Parfit describes survival based on the continuity between being A and beings B1 and B2 (the products of, for example, the fission of being A's brain... or asexual reproduction if you prefer so think of persons as amoebas). That is to say, when being A splits into beings B1 and B2, being A ceases to exist because even though being A survives in both B1 and B2, it does not survive in whole and thus cannot maintain an identity. And if all persons are connected on the level of the zero point field, and the nature of the universe is to function under the laws of the holomovement (or something like it) it stands to reason that survival of being A within both B1 and B2 would be conceivable. If every element and waveform carries within it information about every other element and waveform, then the transfer of these from one omega 6 machine (yes, i have given the brain a term of endearment...) to another, if only in halves, seems as though it would carry enough information from one to the other to constitute a complete continuity between beings A, B1 and B2.

So even in the Korsgaardian profile, the implication is that even though identity probably isn't retained, the continuity that is there is sufficient to constitute survival: "although others will not directly remember events because they happened to me, they may certainly know of events because they happened to me."
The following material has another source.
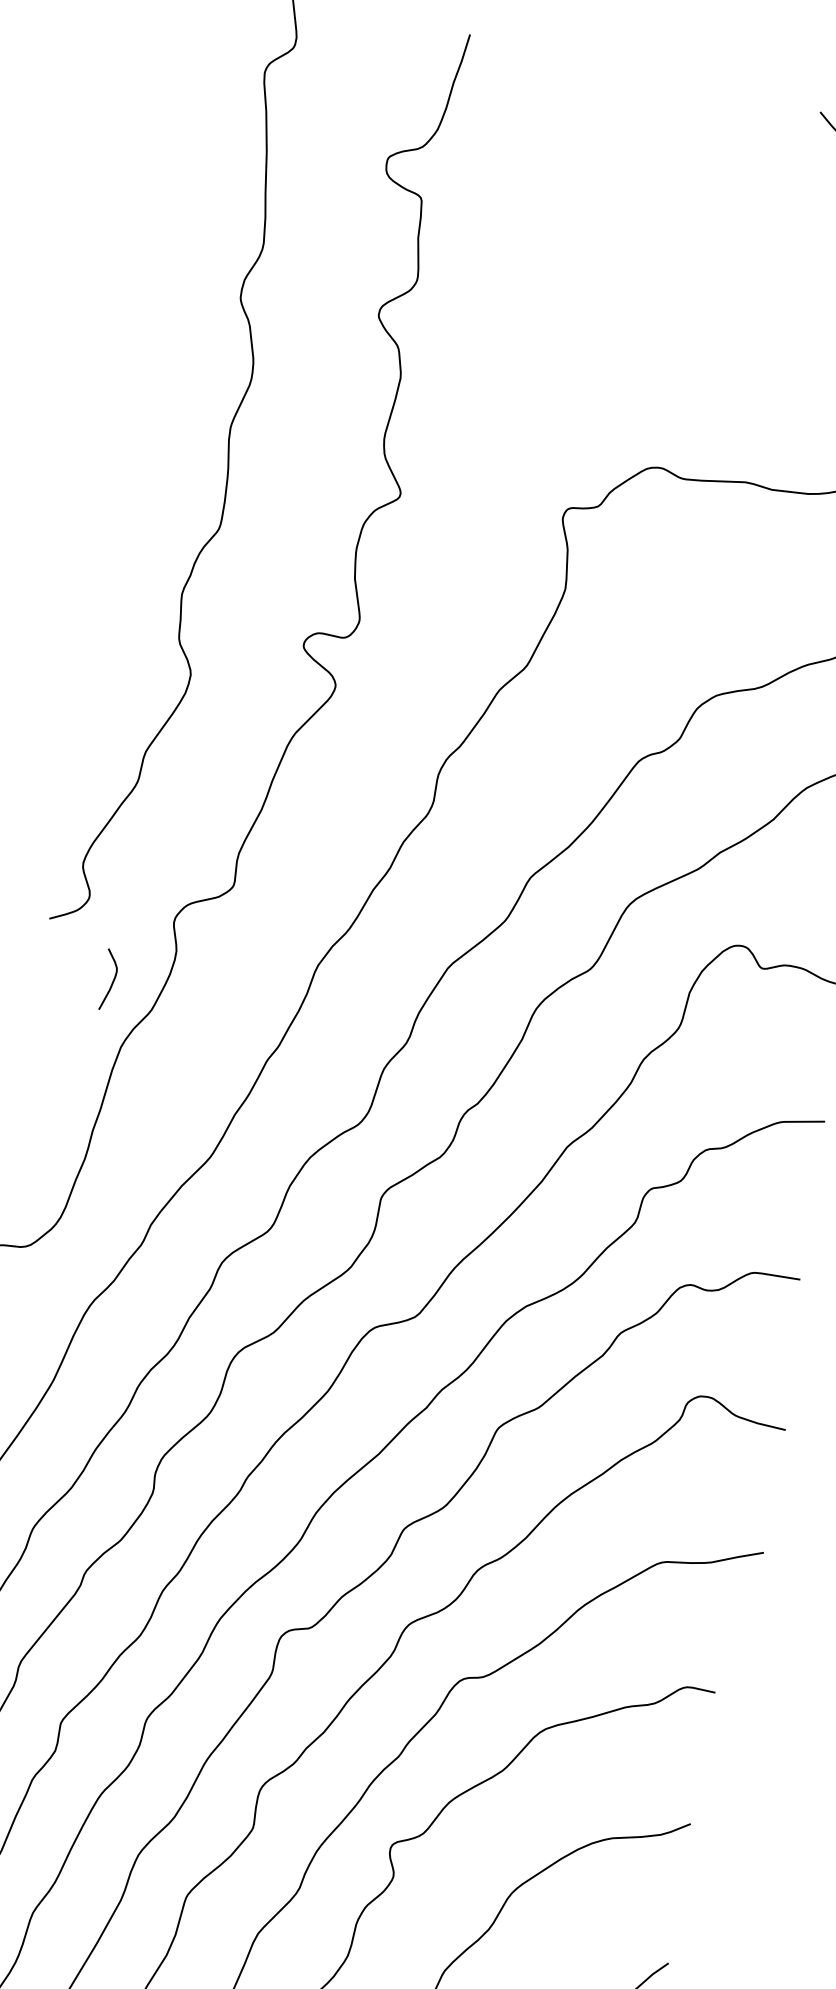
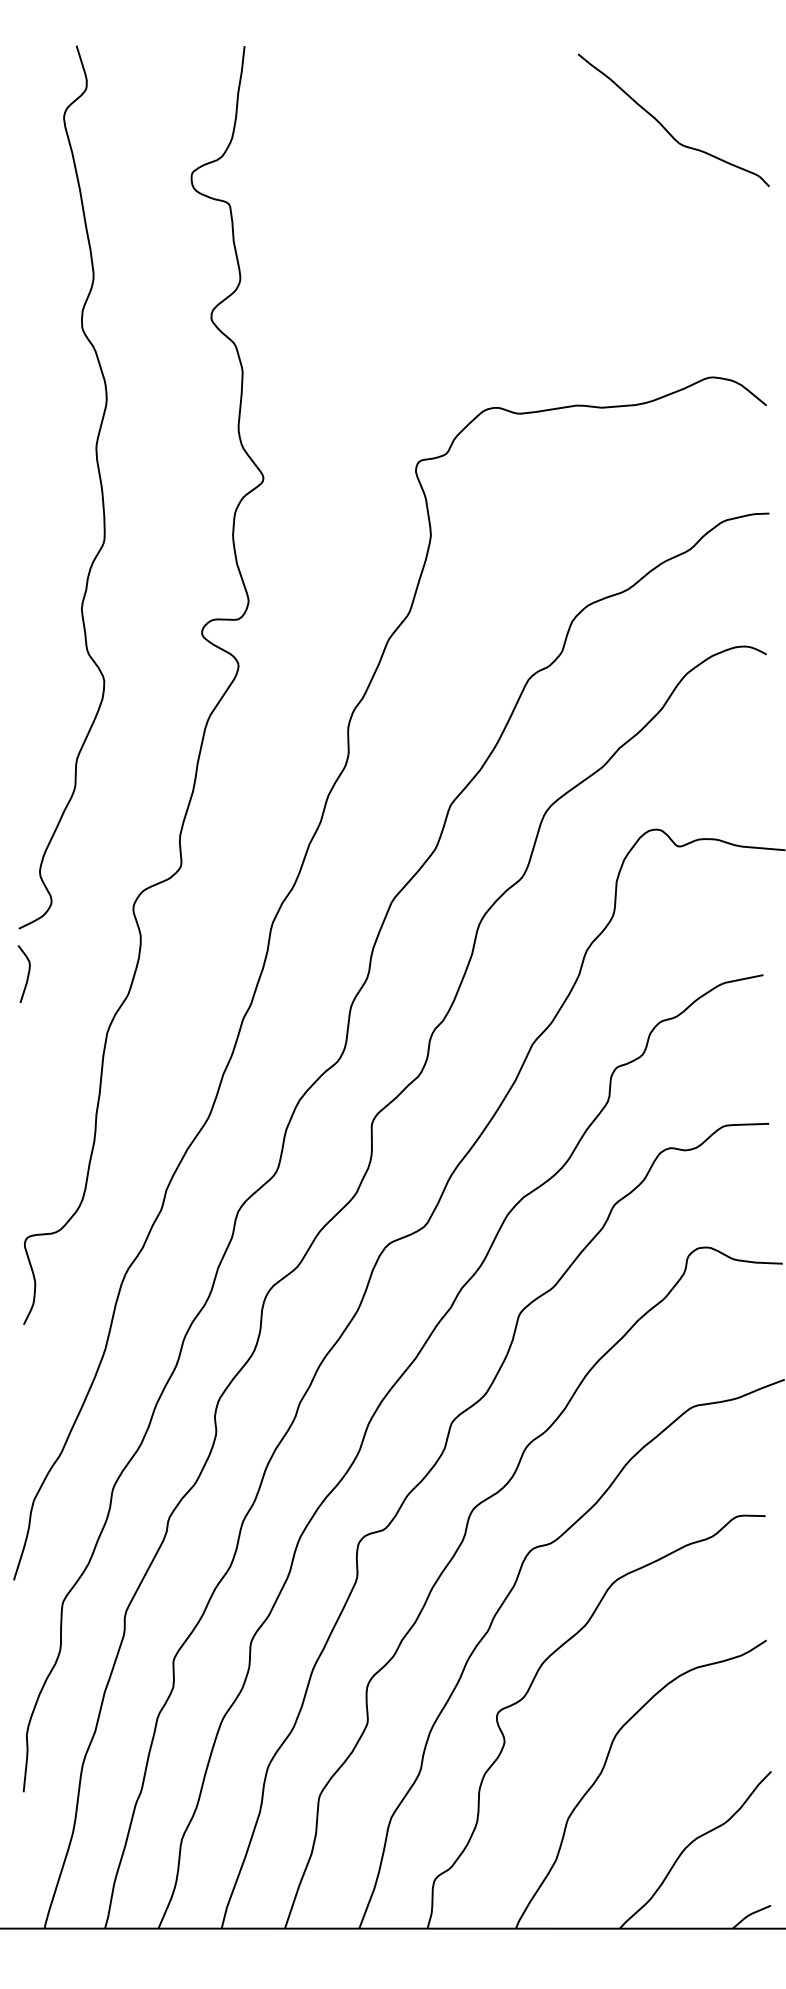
curve: (112, 980) -> (27, 973), moved

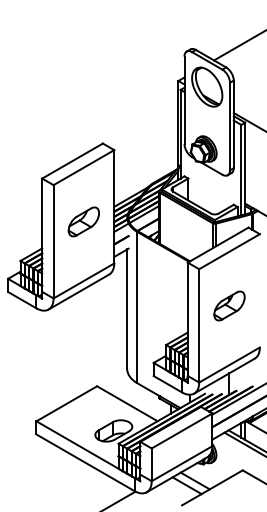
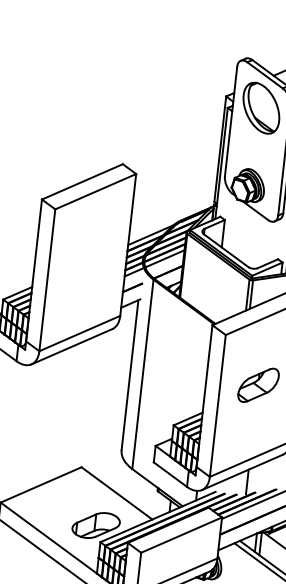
part: (83, 221) -> (87, 259), removed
Alright Rambler McGee, point of order.

So. I'm airing on the side of relation-R being sufficiently shared such that it is possible for any person to survive in any other. In what capacity, I'm not yet decided (surprise!?). However, it does begin to hold implications for the nature of recurring or past life experiences. Do our persons survive through fission (death) and fusion (reproduction) to retain continuity across lines of space/time? In denial of the Cartesian Order, probably. But do persons survive through parallel continuity to other people in the immediate space/time schema? I'm still not convinced. I still have some grounding in the energy being passed through the meat machine in a more chronological fashion. My neighbor's person isn't necessarily a shared part of my person just because we know some things about each other's physical lives. On the other hand, I do fancy the notion of parallel connectedness in terms of influencing energy flow, or "sending good vibes," or what have you... just not in terms of survival of character identity.